Il governo italiano, anche con la Rappresentanza a Bruxelles, invece continua a lavorare dietro le quinte. Il Parlamento europeo dal canto suo ha individuato dei punti invalicabili, una linea rossa. Secondo Gianni Pittella, presidente del gruppo Socialisti e Democratici, «ci sono due obiettivi irrinunciabili. Il primo è l’inversione dell’onere delle prova che non può gravare sulle imprese europee. Il secondo è la previsione di una clausola relativa al dumping sociale ed ambientale. Proprio oggi – aggiunge - ho incontrato il presidente della Commissione, Jean-Claude Juncker, al quale ho esposto con chiarezza la posizione dei socialisti: non siamo disposti a chiudere il trilogo se non saranno soddisfatti questi due punti. Oltretutto, non basta rendere noto il rapporto macroeconomico sulla Cina, servirà chiarezza anche sui singoli rapporti settoriali che preparerà la Commissione».

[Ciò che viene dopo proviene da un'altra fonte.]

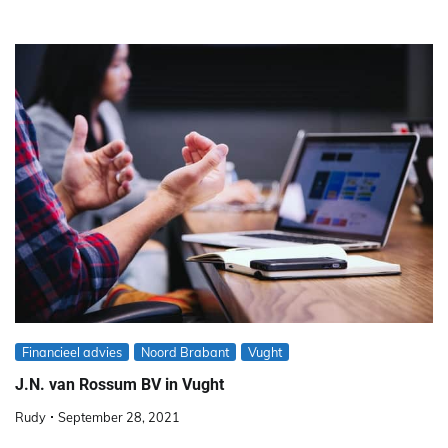
Financieel advies
Noord Brabant
Vught
J.N. van Rossum BV in Vught
Rudy
September 28, 2021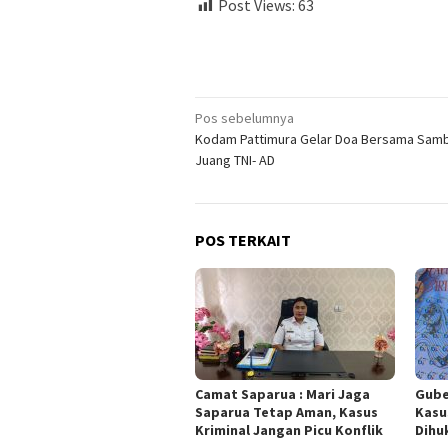
Post Views:
63
Navigasi
Pos sebelumnya
Kodam Pattimura Gelar Doa Bersama Samb
pos
Juang TNI- AD
POS TERKAIT
Camat Saparua : Mari Jaga
Gube
Saparua Tetap Aman, Kasus
Kasu
Kriminal Jangan Picu Konflik
Dihu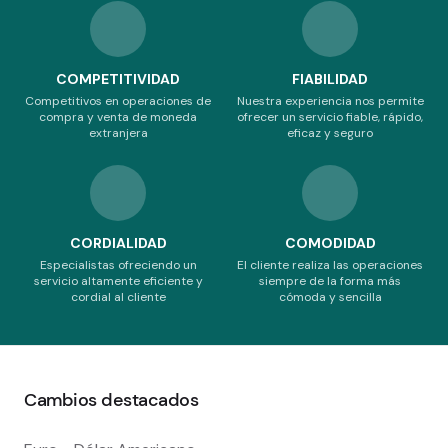
COMPETITIVIDAD
FIABILIDAD
Competitivos en operaciones de
Nuestra experiencia nos permite
compra y venta de moneda
ofrecer un servicio fiable, rápido,
extranjera
eficaz y seguro
CORDIALIDAD
COMODIDAD
Especialistas ofreciendo un
El cliente realiza las operaciones
servicio altamente eficiente y
siempre de la forma más
cordial al cliente
cómoda y sencilla
Cambios destacados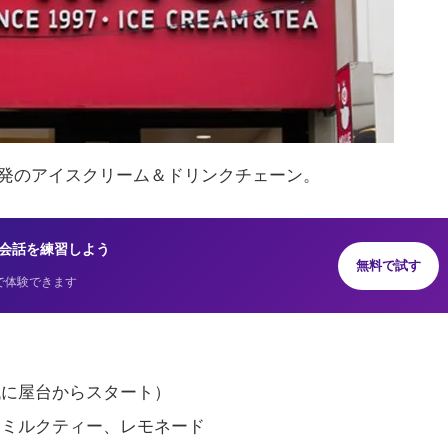
発のアイスクリーム＆ドリンクチェーン。
AIと英会話を練習しよう
無料で試す
で体験できます
代に屋台からスタート）
、ミルクティー、レモネード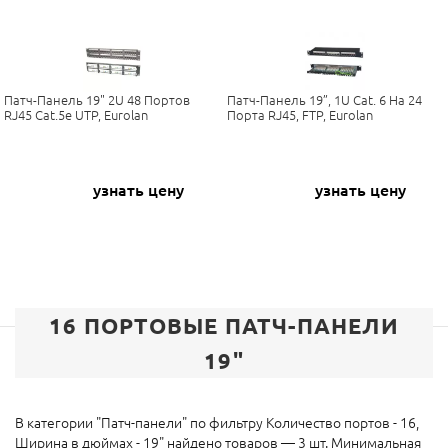
Патч-Панель 19" 2U 48 Портов
Патч-Панель 19”, 1U Cat. 6 На 24
RJ45 Cat.5e UTP, Eurolan
Порта RJ45, FTP, Eurolan
узнать цену
узнать цену
16 ПОРТОВЫЕ ПАТЧ-ПАНЕЛИ
19"
В категории "Патч-панели" по фильтру Количество портов - 16,
Ширина в дюймах - 19" найдено товаров — 3 шт. Минимальная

Anche M5S, da sempre contraria alla concessione del Mes, con l’eurodeputato David Borrelli insiste sulla scarsa trasparenza: «Il report sulle distorsioni significative ci è stato messo a disposizione solo oggi chiedendoci una decisione praticamente per domani. Ciò non rispetta il Parlamento. Il negoziato, così, non si può chiudere».